Bild: Angst ist kein guter Ratgeber, sagt man. Ich sage: Schau auf die Topängs…
Es gibt in Deutschland eine Studie, die [1][„Ängste der Deutschen“] heißt,
seit 30 Jahren schon, und allein das ist bizarr, aber dann wird [2][diese
Studie] auch noch von einer Versicherung beauftragt. „Wenn wir schon den
bunten Markt der Ängste analysieren, um unser Produkt möglichst profitabel
zu veräußern“, schwingt da mit, „dann lass uns doch gleich auch ein
bisschen Politik damit machen.“ Aber jeder darf und soll natürlich selbst
entscheiden, wessen Studien er liest und glaubt. Und es ist ja auch nicht
so, dass die Ergebnisse dieser repräsentativen Umfrage unter rund 2.400
Personen nicht einen Blick wert wären. Gerade jetzt, zwei Wochen vor der
Wahl!
Deshalb hier eine kurze Zusammenfassung der German Angst, Stand 2021:
Während die Deutschen im April 2020 noch „[3][erstaunlich sorglos oder
cool“] wirkten (so Politikwissenschaftler Manfred Schmidt, der die
Versicherung bei der Auswertung berät), besteht ihre größte Angst bei der
diesjährigen 30. Umfrage des Infocenters der R+V Versicherung darin, dass
der Staat sie für die Milliardenschulden der Coronakrise [4][„zur Kasse
bitten“] könnte: 53 Prozent der Befragten haben Angst davor, dass Steuern
erhöht oder Leistungen gekürzt werden. (Da freut sich die FDP. An dieser
Stelle auch liebe Grüße an die Wirtschaft! Wir hoffen, dass es ihr gut
geht.) Jeder Zweite fürchtet sich davor – und das ist Platz zwei –, dass
die Lebenshaltungskosten steigen.
„Die Topängste zeugen vom Realismus der Befragten – und vom Vorrang ihrer
materiellen Interessen“, sagt dieses Mal Professor Schmidt von der
Ruprecht-Karls-Universität Heidelberg. Abgesehen davon, dass die Angst
vieler ängstlicher Mittelschichtler vor Steuererhöhungen mit Blick auf die
moderaten Steuerprogramme „linker“ Parteien mit realistischer
Regierungsaussicht mindestens irrational sind, bietet sich noch eine
andere Lesart der Ergebnisse der Angststudie an: Die Deutschen haben immer
dann Angst, wenn sie solidarisch sein sollen. Diese These wird bestärkt von
den weiteren Topängsten: der Angst vor der Möglichkeit, [5][„dass die
große Zahl der Geflüchteten die Deutschen und ihre Behörden überfordert“]

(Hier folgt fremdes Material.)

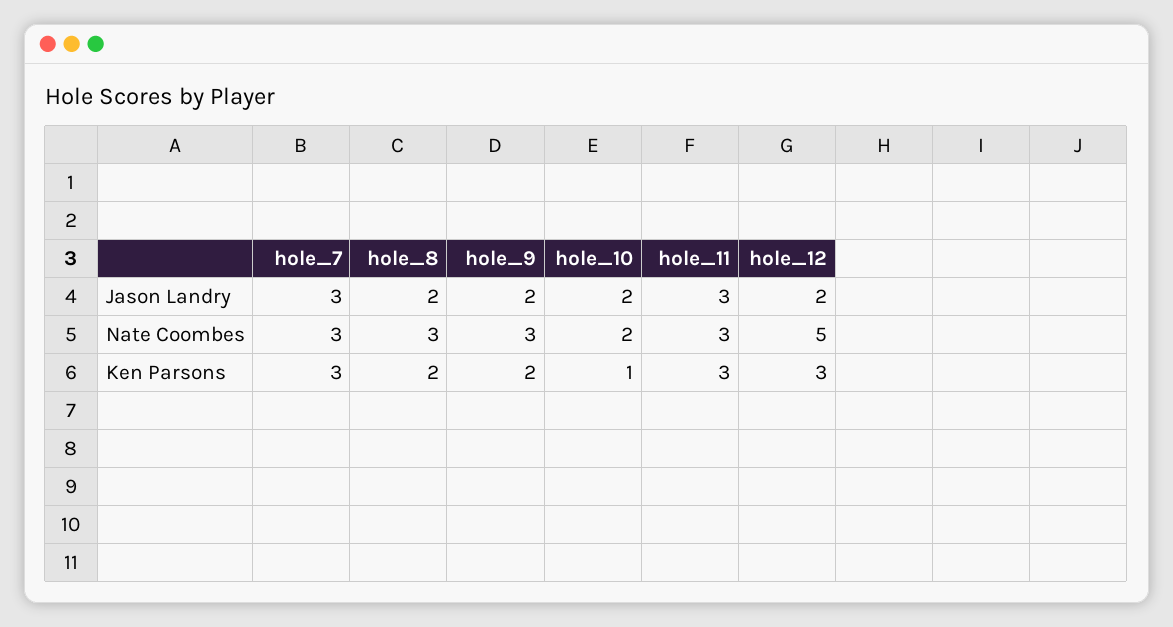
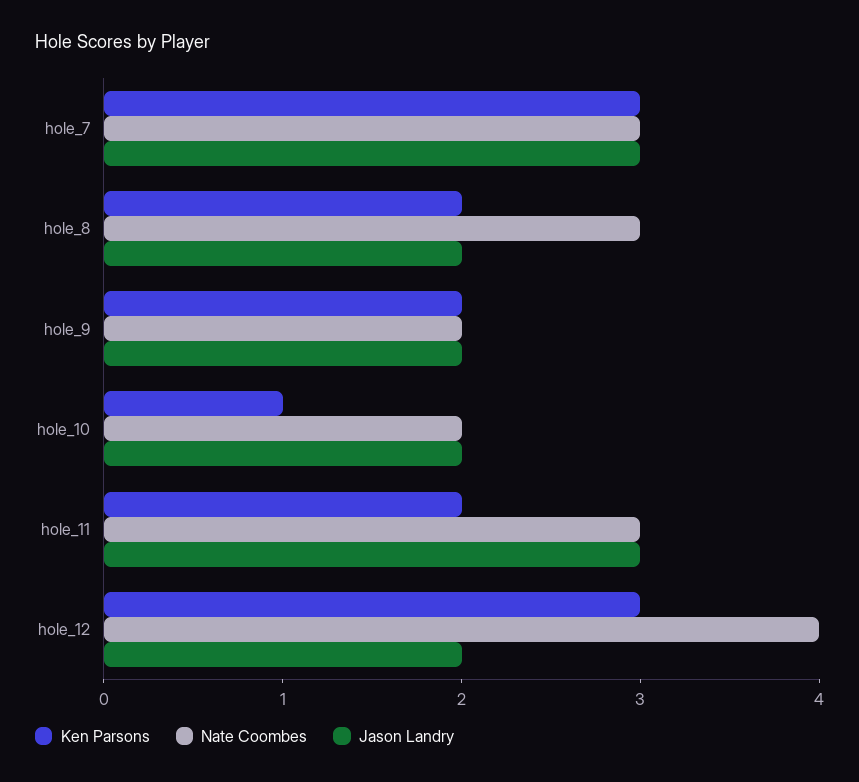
Nate Coombes, hole_9: 3 -> 2
Nate Coombes, hole_12: 5 -> 4
Ken Parsons, hole_11: 3 -> 2

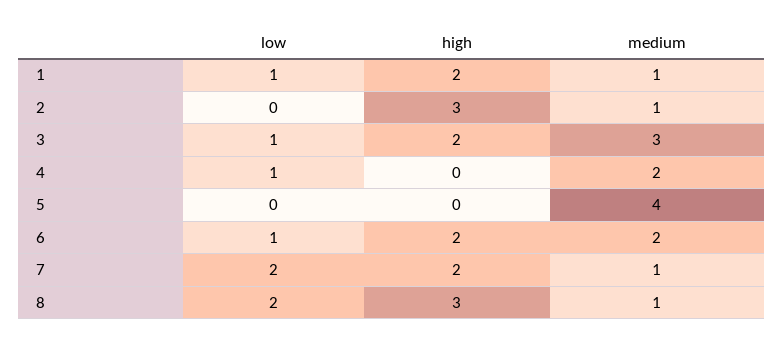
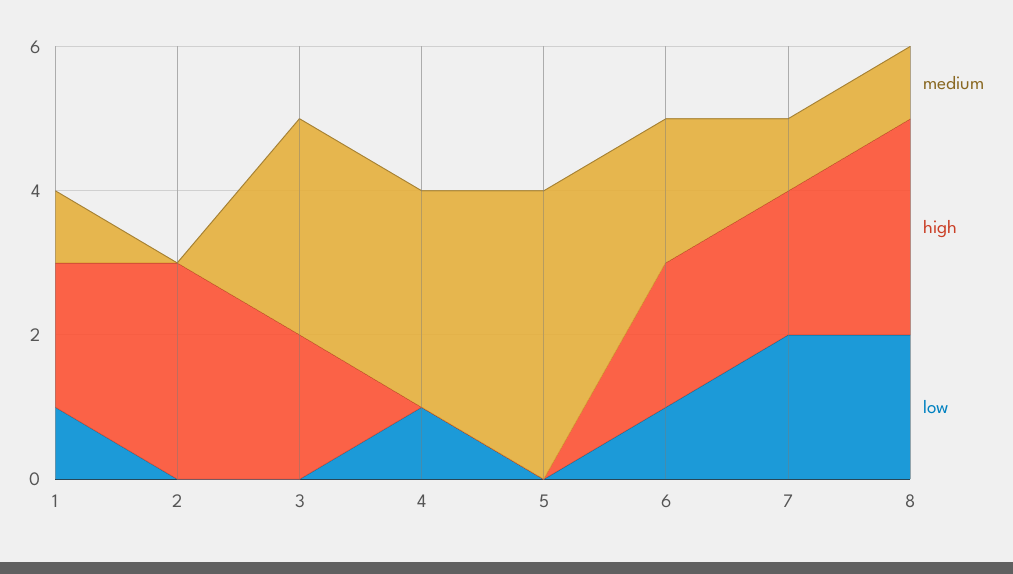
medium, 2: 1 -> 0
low, 3: 1 -> 0
medium, 4: 2 -> 3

(45 Prozent, Platz vier); und der Sorge vor Konflikten durch weitere
Zuwanderung (42 Prozent, Platz sieben).
Angst ist kein guter Ratgeber, sagt man. Ich sage, mit Blick auf diese
Zahlen: Willst du wissen, wer die Deutschen sind, schau auf ihre
Topängste.
Aber gut. Jetzt, wo die Ängste-Pressemitteilung der Versicherung raus ist,
können nicht nur Versicherungen Geld mit Ängsten machen. Auch
Politiker:innen können im Endspurt der Realityshow namens
Bundestagswahlkampf auf diese Ängste verweisen – wenn sie das nicht eh
schon lange machen. Bei einer Wahl, bei der Farbunterschiede so was wie
echte [6][Alternativen simulieren], können sie dann noch ein, zwei
verängstigte Unentschiedene auf ihre Seite ziehen. Und dann heißt es: Auf
eine neue Legislatur, voller alter und neuer Ängste!
9 Sep 2021
## LINKS
[1] /Studie-zu-den-Aengsten-der-Deutschen/!5740948
[2] https://www.ruv.de/presse/aengste-der-deutschen/20210909-studie-aengste-der…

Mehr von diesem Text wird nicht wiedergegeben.